Before we’d played with sound input, we’d looked at sine waves generated by the BitScope, by connecting a wire from the GEN output to the CHA input. I don’t think I was able to explain to him why the windowing function used for removing boundary artifacts in the FFT results in spreading the single-frequency spikes into wider peaks. It was too late at night to go into the theory of transforms and how multiplication in the time domain turns into convolution in the frequency domain, and vice versa. For that matter, he hasn’t even had convolution yet, so some of the fundamentals needed for the explanation were missing.
At one point I thought that the FFT on the Bitscope was a crude rectangular window, but I was informed by the Bitscope people that they use a Kaiser window. I should have been able to tell that they were doing some sort of windowing by seeing the spread of the spikes for sine waves, but I wouldn’t have been able to guess which window. (It may be buried in the documentation somewhere.) Actually, now that I look at the spikes, they seem too wide for a Kaiser window, unless they set the α parameter much too large. They only need the sidelobes to be about 60dB down, which should be a much narrower main lobe—not the 18-bin width I think I’m seeing. Perhaps there is something else spreading the peaks, not just the Kaiser window.

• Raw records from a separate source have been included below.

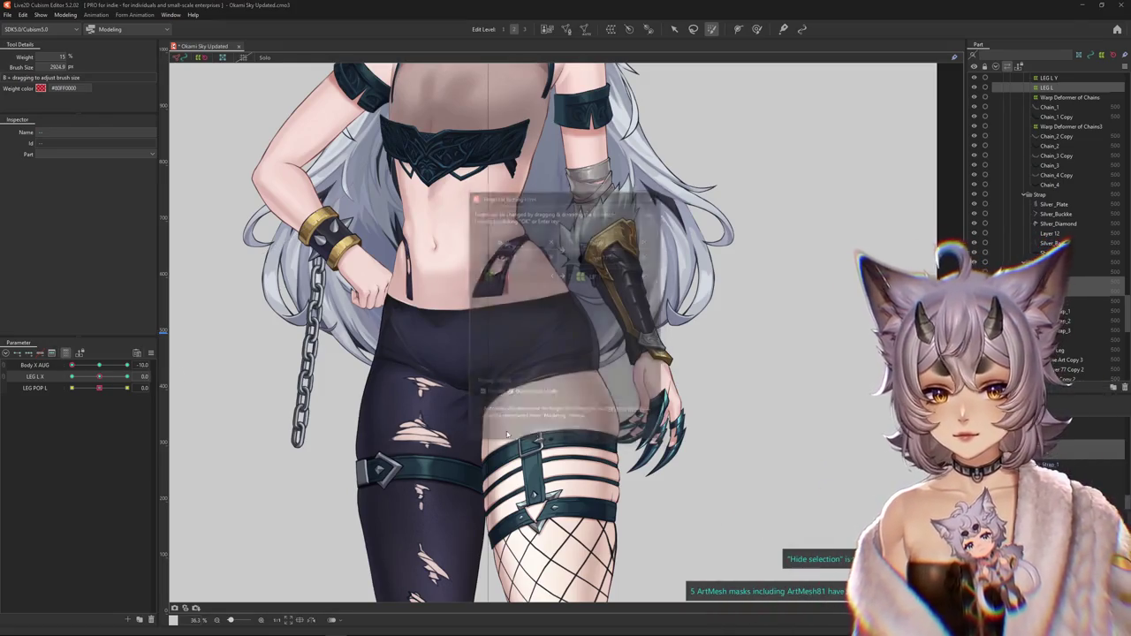
# - Paste the copied form onto Thigh, Layer 17 and LEG L at LEG L X 0 and 10
pyautogui.click(95, 380)
pyautogui.click(98, 380)
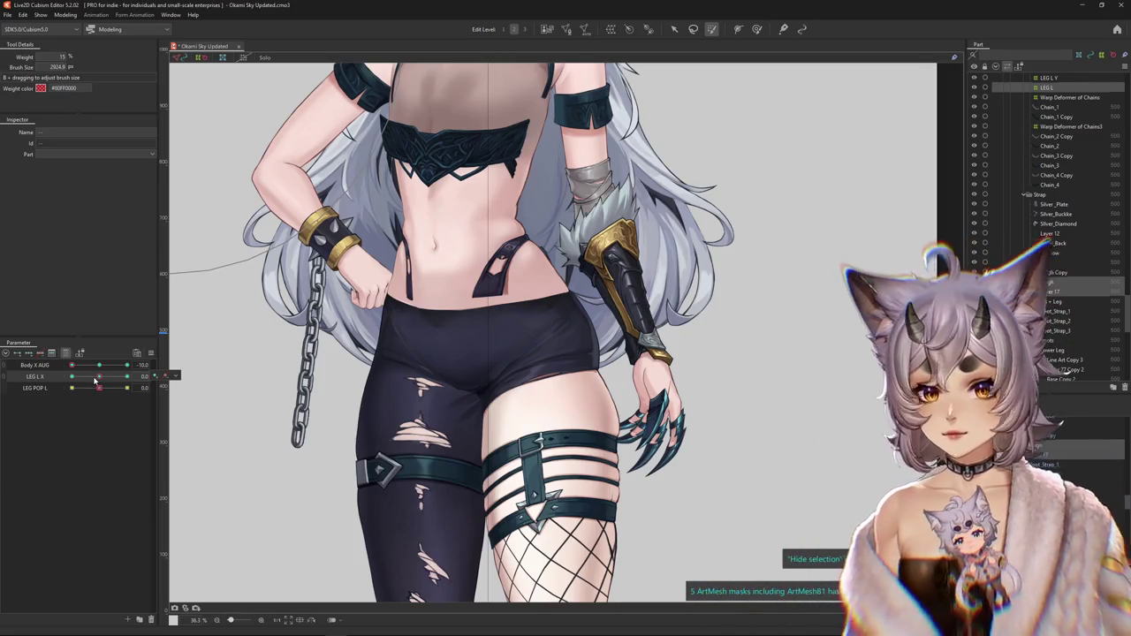
pyautogui.press('ctrl+v')
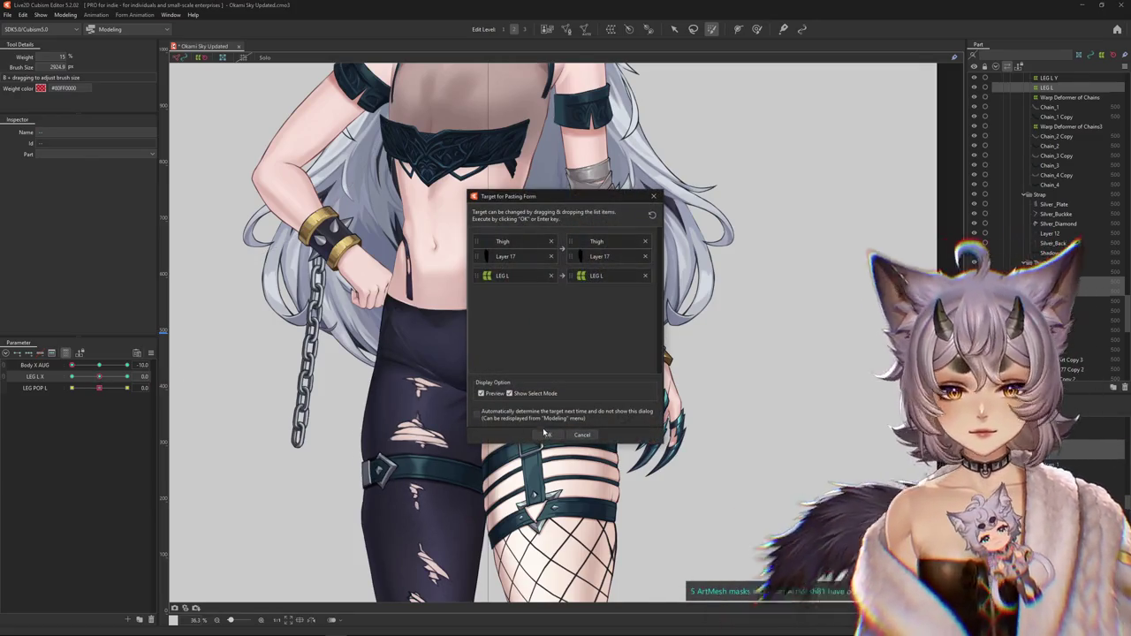
pyautogui.press('Return')
pyautogui.moveTo(99, 376); pyautogui.dragTo(128, 377)
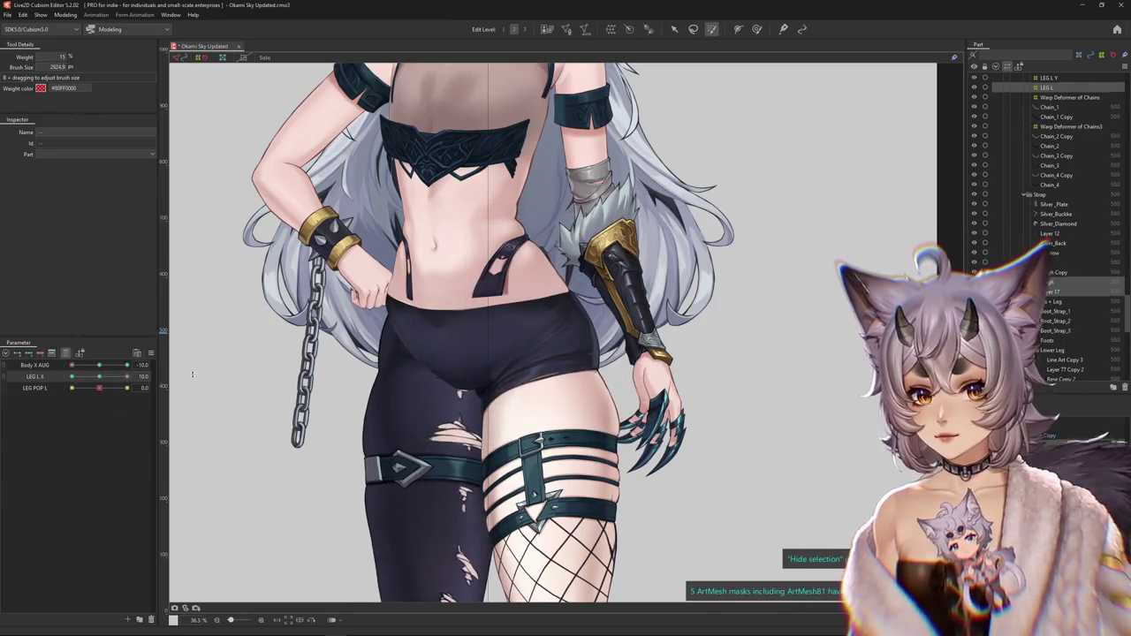
pyautogui.press('ctrl+h')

It is interesting to look a a sine wave that is an exact submultiple of the sampling frequency:
We also looked at the spectra of triangle waves and square waves (since the BitScope waveform generator can do those also). Playing with the duty cycle was fun also. I had not been aware that a duty cycle of 1/n on a square wave or triangle wave suppressed the nth, 2nth, 3nth, … harmonics. I had known that a 50% duty cycle square wave or triangle wave suppressed the even harmonics, but I had never thought about other duty cycles.